- **ASSIGNMENT**
Retype the text of every item below line for line, omitting the pictures from your answer.

- **RECORDS PROVIDED**
------------------------------------------------------------

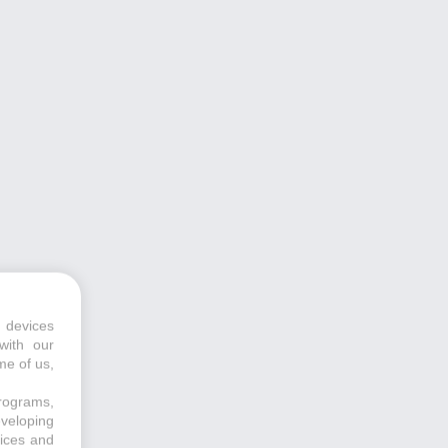
 devices
with our
me of us,
programs,
eveloping
vices and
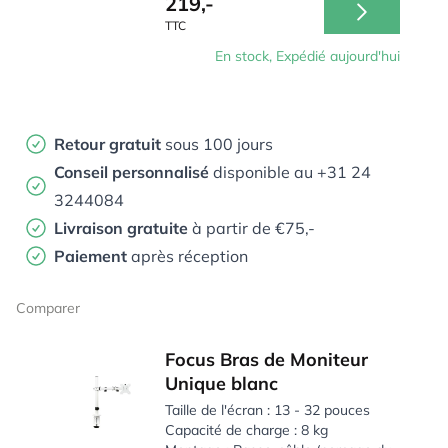
219,-
TTC
En stock, Expédié aujourd'hui
Retour gratuit
sous 100 jours
Conseil personnalisé
disponible au +31 24
3244084
Livraison gratuite
à partir de €75,-
Paiement
après réception
Comparer
Focus Bras de Moniteur
Unique blanc
Taille de l'écran : 13 - 32 pouces
Capacité de charge : 8 kg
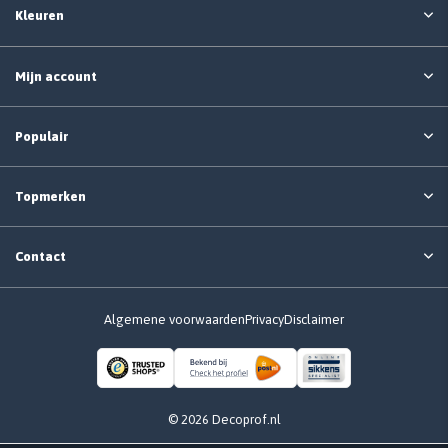
Kleuren
Mijn account
Populair
Topmerken
Contact
Algemene voorwaarden
Privacy
Disclaimer
© 2026 Decoprof.nl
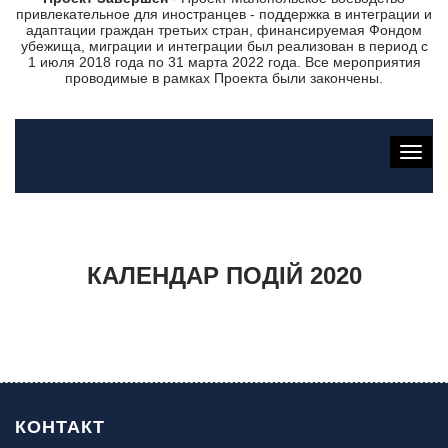
привлекательное для иностранцев - поддержка в интеграции и
адаптации граждан третьих стран, финансируемая Фондом
убежища, миграции и интеграции был реализован в период с
1 июля 2018 года по 31 марта 2022 года. Все мероприятия
проводимые в рамках Проекта были закончены.
КАЛЕНДАР ПОДІЙ 2020
КОНТАКТ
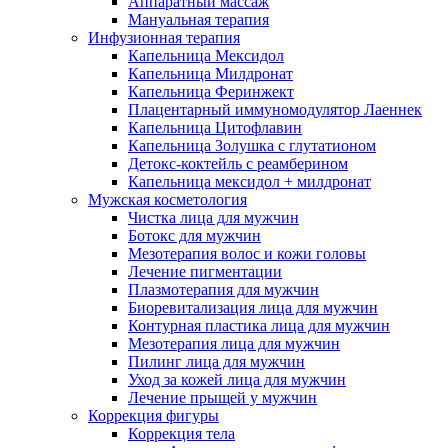
Аппаратный массаж
Мануальная терапия
Инфузионная терапия
Капельница Мексидол
Капельница Милдронат
Капельница Феринжект
Плацентарный иммуномодулятор Лаеннек
Капельница Цитофлавин
Капельница Золушка с глутатионом
Детокс-коктейль с реамберином
Капельница мексидол + милдронат
Мужская косметология
Чистка лица для мужчин
Ботокс для мужчин
Мезотерапия волос и кожи головы
Лечение пигментации
Плазмотерапия для мужчин
Биоревитализация лица для мужчин
Контурная пластика лица для мужчин
Мезотерапия лица для мужчин
Пилинг лица для мужчин
Уход за кожей лица для мужчин
Лечение прыщей у мужчин
Коррекция фигуры
Коррекция тела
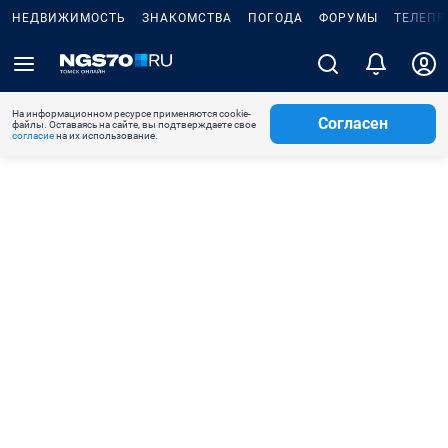
НЕДВИЖИМОСТЬ
ЗНАКОМСТВА
ПОГОДА
ФОРУМЫ
ТЕЛЕПР
На информационном ресурсе применяются cookie-
Согласен
файлы. Оставаясь на сайте, вы подтверждаете свое
согласие
на их использование.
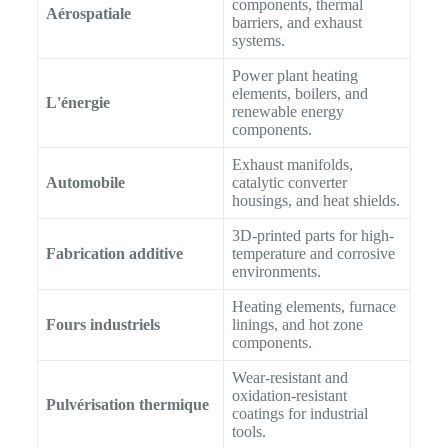
components, thermal
Aérospatiale
barriers, and exhaust
systems.
Power plant heating
elements, boilers, and
L'énergie
renewable energy
components.
Exhaust manifolds,
Automobile
catalytic converter
housings, and heat shields.
3D-printed parts for high-
Fabrication additive
temperature and corrosive
environments.
Heating elements, furnace
Fours industriels
linings, and hot zone
components.
Wear-resistant and
oxidation-resistant
Pulvérisation thermique
coatings for industrial
tools.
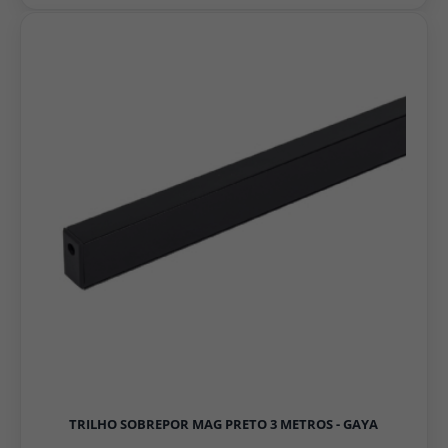
TRILHO SOBREPOR MAG PRETO 3 METROS - GAYA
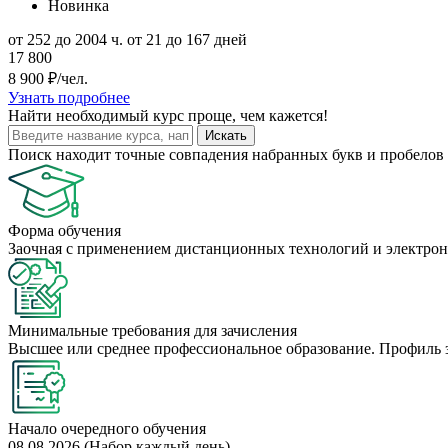
Новинка
от 252 до 2004 ч.
от 21 до 167 дней
17 800
8 900 ₽/чел.
Узнать подробнее
Найти
необходимый курс
проще, чем кажется!
Искать
Поиск находит точные совпадения набранных букв и пробелов 
Форма обучения
Заочная с применением дистанционных технологий и электрон
Минимальные требования для зачисления
Высшее или среднее профессиональное образование. Профиль 
Начало очередного обучения
08.08.2026 (Набор каждый день)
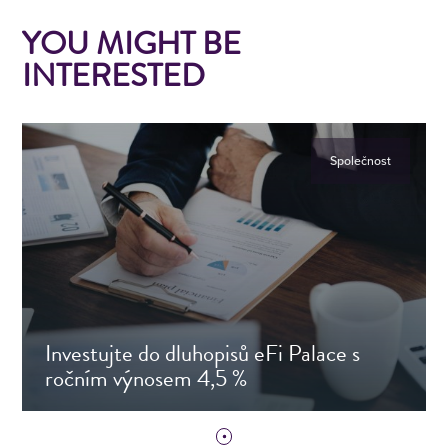
YOU MIGHT BE
INTERESTED
Společnost
Investujte do dluhopisů eFi Palace s
ročním výnosem 4,5 %
Přečtěte si článek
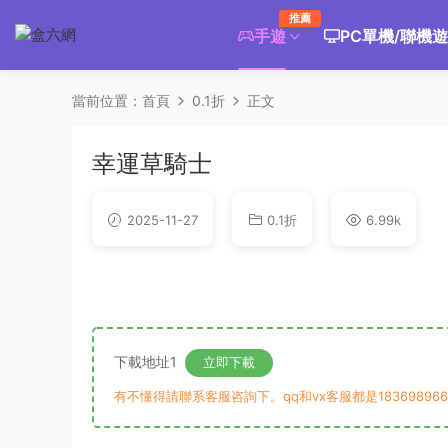
推薦
手遊
PC單機/聯機
當前位置：
首頁
0.1折
正文
幸運草騎士
2025-11-27
0.1折
6.99k
下載地址1
立即下載
有不懂得請聯系客服咨詢下。qq和vx客服都是183698966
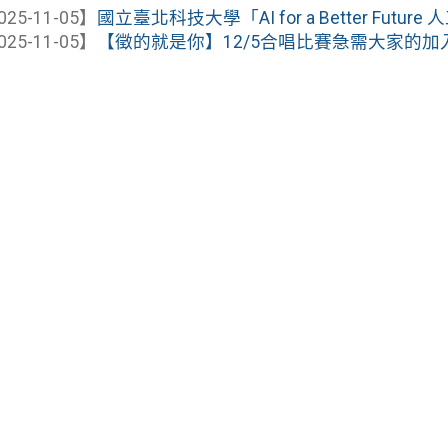
025-11-05】
國立臺北科技大學「AI for a Better Future
025-11-05】
【徵的就是你】12/5合唱比賽急需大家的加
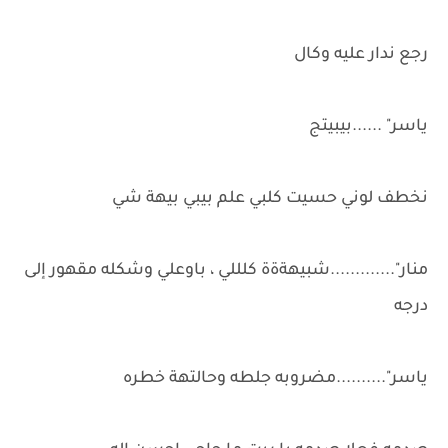
رجع ندار عليه وكال
ياسر" ......بيبيتج
نخطف لوني حسيت كلبي علم بيبي بيهة شي
منار".............شبيهةةة كلللي ، باوعلي وشكله مقهور إلى
درجه
ياسر"..........مضروبه جلطه وحالتهة خطره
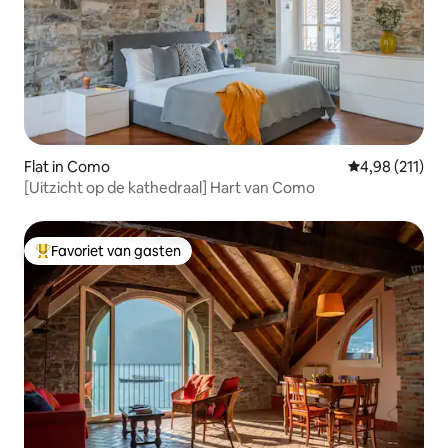
Flat in Como
Gemiddelde beo
4,98 (211)
[Uitzicht op de kathedraal] Hart van Como
Favoriet van gasten
Topfavoriet van gasten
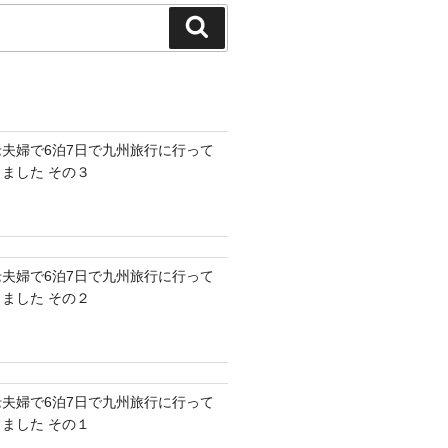
検
索
老夫婦で6泊7日で九州旅行に行って
きました その３
老夫婦で6泊7日で九州旅行に行って
きました その２
老夫婦で6泊7日で九州旅行に行って
きました その１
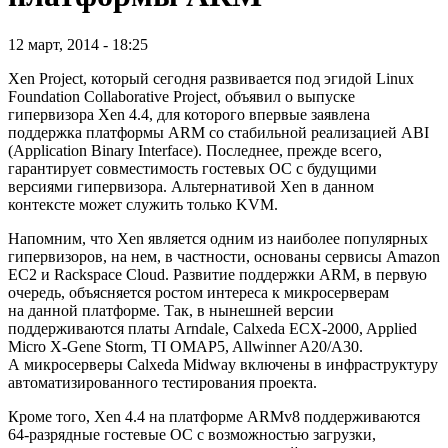
12 март, 2014 - 18:25
Xen Project, который сегодня развивается под эгидой Linux
Foundation Collaborative Project, объявил о выпуске
гипервизора Xen 4.4, для которого впервые заявлена
поддержка платформы ARM со стабильной реализацией ABI
(Application Binary Interface). Последнее, прежде всего,
гарантирует совместимость гостевых ОС с будущими
версиями гипервизора. Альтернативой Xen в данном
контексте может служить только KVM.
Напомним, что Xen является одним из наиболее популярных
гипервизоров, на нем, в частности, основаны сервисы Amazon
EC2 и Rackspace Cloud. Развитие поддержки ARM, в первую
очередь, объясняется ростом интереса к микросерверам
на данной платформе. Так, в нынешней версии
поддерживаются платы Arndale, Calxeda ECX-2000, Applied
Micro X-Gene Storm, TI OMAP5, Allwinner A20/A30.
А микросерверы Calxeda Midway включены в инфраструктуру
автоматизированного тестирования проекта.
Кроме того, Xen 4.4 на платформе ARMv8 поддерживаются
64-разрядные гостевые ОС с возможностью загрузки,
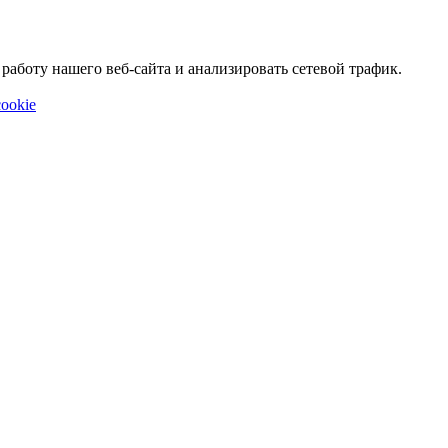
аботу нашего веб-сайта и анализировать сетевой трафик.
ookie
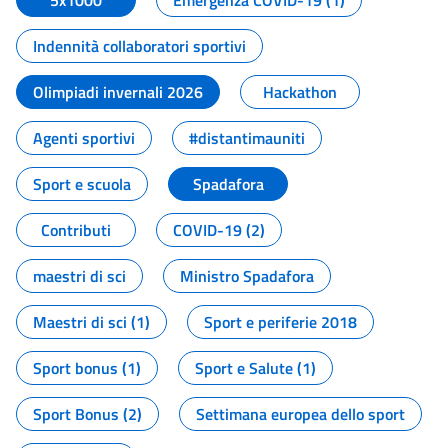
5x1000
Emergenza COVID-19 (1)
Indennità collaboratori sportivi
Olimpiadi invernali 2026
Hackathon
Agenti sportivi
#distantimauniti
Sport e scuola
Spadafora
Contributi
COVID-19 (2)
maestri di sci
Ministro Spadafora
Maestri di sci (1)
Sport e periferie 2018
Sport bonus (1)
Sport e Salute (1)
Sport Bonus (2)
Settimana europea dello sport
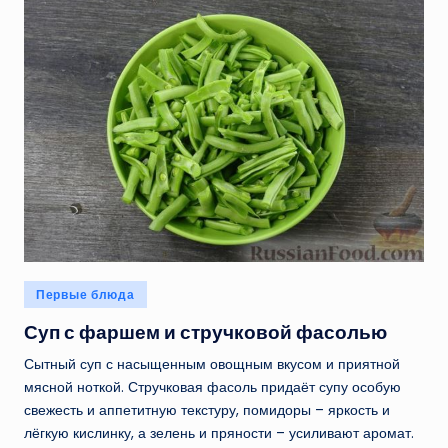
Опубликовано
Первые блюда
в
Суп с фаршем и стручковой фасолью
Сытный суп с насыщенным овощным вкусом и приятной
мясной ноткой. Стручковая фасоль придаёт супу особую
свежесть и аппетитную текстуру, помидоры – яркость и
лёгкую кислинку, а зелень и пряности – усиливают аромат.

------------------------------------------------------------

- **RESULT OF THE EXERCISE**
 devices
with our
me of us,
programs,
eveloping
vices and
219,-
TTC
En stock, Expédié aujourd'hui
Retour gratuit
sous 100 jours
Conseil personnalisé
disponible au +31 24
3244084
Livraison gratuite
à partir de €75,-
Paiement
après réception
Comparer
Focus Bras de Moniteur
Unique blanc
Taille de l'écran : 13 - 32 pouces
Capacité de charge : 8 kg
Kleuren
Mijn account
Populair
Topmerken
Contact
Algemene voorwaarden
Privacy
Disclaimer
© 2026 Decoprof.nl
привлекательное для иностранцев - поддержка в интеграции и
адаптации граждан третьих стран, финансируемая Фондом
убежища, миграции и интеграции был реализован в период с
1 июля 2018 года по 31 марта 2022 года. Все мероприятия
проводимые в рамках Проекта были закончены.
КАЛЕНДАР ПОДІЙ 2020
КОНТАКТ
Аппаратный массаж
Мануальная терапия
Инфузионная терапия
Капельница Мексидол
Капельница Милдронат
Капельница Феринжект
Плацентарный иммуномодулятор Лаеннек
Капельница Цитофлавин
Капельница Золушка с глутатионом
Детокс-коктейль с реамберином
Капельница мексидол + милдронат
Мужская косметология
Чистка лица для мужчин
Ботокс для мужчин
Мезотерапия волос и кожи головы
Лечение пигментации
Плазмотерапия для мужчин
Биоревитализация лица для мужчин
Контурная пластика лица для мужчин
Мезотерапия лица для мужчин
Пилинг лица для мужчин
Уход за кожей лица для мужчин
Лечение прыщей у мужчин
Коррекция фигуры
Коррекция тела
НЕДВИЖИМОСТЬ
ЗНАКОМСТВА
ПОГОДА
ФОРУМЫ
ТЕЛЕПР
На информационном ресурсе применяются cookie-
Согласен
файлы. Оставаясь на сайте, вы подтверждаете свое
согласие
на их использование.
components, thermal
Aérospatiale
barriers, and exhaust
systems.
Power plant heating
elements, boilers, and
L'énergie
renewable energy
components.
Exhaust manifolds,
Automobile
catalytic converter
housings, and heat shields.
3D-printed parts for high-
Fabrication additive
temperature and corrosive
environments.
Heating elements, furnace
Fours industriels
linings, and hot zone
components.
Wear-resistant and
oxidation-resistant
Pulvérisation thermique
coatings for industrial
tools.
TRILHO SOBREPOR MAG PRETO 3 METROS - GAYA
Новинка
от 252 до 2004 ч.
от 21 до 167 дней
17 800
8 900 ₽/чел.
Узнать подробнее
Найти
необходимый курс
проще, чем кажется!
Искать
Поиск находит точные совпадения набранных букв и пробелов 
Форма обучения
Заочная с применением дистанционных технологий и электрон
Минимальные требования для зачисления
Высшее или среднее профессиональное образование. Профиль 
Начало очередного обучения
08.08.2026 (Набор каждый день)
YOU MIGHT BE
INTERESTED
Společnost
Investujte do dluhopisů eFi Palace s
ročním výnosem 4,5 %
Přečtěte si článek
推薦
手遊
PC單機/聯機
當前位置：
首頁
0.1折
正文
幸運草騎士
2025-11-27
0.1折
6.99k
下載地址1
立即下載
有不懂得請聯系客服咨詢下。qq和vx客服都是183698966
025-11-05】
國立臺北科技大學「AI for a Better Future
025-11-05】
【徵的就是你】12/5合唱比賽急需大家的加
رجع ندار عليه وكال
ياسر" ......بيبيتج
نخطف لوني حسيت كلبي علم بيبي بيهة شي
منار".............شبيهةةة كلللي ، باوعلي وشكله مقهور إلى
درجه
ياسر"..........مضروبه جلطه وحالتهة خطره
Flat in Como
Gemiddelde beo
4,98 (211)
[Uitzicht op de kathedraal] Hart van Como
Favoriet van gasten
Topfavoriet van gasten
検
索
老夫婦で6泊7日で九州旅行に行って
きました その３
老夫婦で6泊7日で九州旅行に行って
きました その２
老夫婦で6泊7日で九州旅行に行って
きました その１
12 март, 2014 - 18:25
Xen Project, который сегодня развивается под эгидой Linux
Foundation Collaborative Project, объявил о выпуске
гипервизора Xen 4.4, для которого впервые заявлена
поддержка платформы ARM со стабильной реализацией ABI
(Application Binary Interface). Последнее, прежде всего,
гарантирует совместимость гостевых ОС с будущими
версиями гипервизора. Альтернативой Xen в данном
контексте может служить только KVM.
Напомним, что Xen является одним из наиболее популярных
гипервизоров, на нем, в частности, основаны сервисы Amazon
EC2 и Rackspace Cloud. Развитие поддержки ARM, в первую
очередь, объясняется ростом интереса к микросерверам
на данной платформе. Так, в нынешней версии
поддерживаются платы Arndale, Calxeda ECX-2000, Applied
Micro X-Gene Storm, TI OMAP5, Allwinner A20/A30.
А микросерверы Calxeda Midway включены в инфраструктуру
автоматизированного тестирования проекта.
Кроме того, Xen 4.4 на платформе ARMv8 поддерживаются
64-разрядные гостевые ОС с возможностью загрузки,
аботу нашего веб-сайта и анализировать сетевой трафик.
ookie
5x1000
Emergenza COVID-19 (1)
Indennità collaboratori sportivi
Olimpiadi invernali 2026
Hackathon
Agenti sportivi
#distantimauniti
Sport e scuola
Spadafora
Contributi
COVID-19 (2)
maestri di sci
Ministro Spadafora
Maestri di sci (1)
Sport e periferie 2018
Sport bonus (1)
Sport e Salute (1)
Sport Bonus (2)
Settimana europea dello sport
Опубликовано
Первые блюда
в
Суп с фаршем и стручковой фасолью
Сытный суп с насыщенным овощным вкусом и приятной
мясной ноткой. Стручковая фасоль придаёт супу особую
свежесть и аппетитную текстуру, помидоры – яркость и
лёгкую кислинку, а зелень и пряности – усиливают аромат.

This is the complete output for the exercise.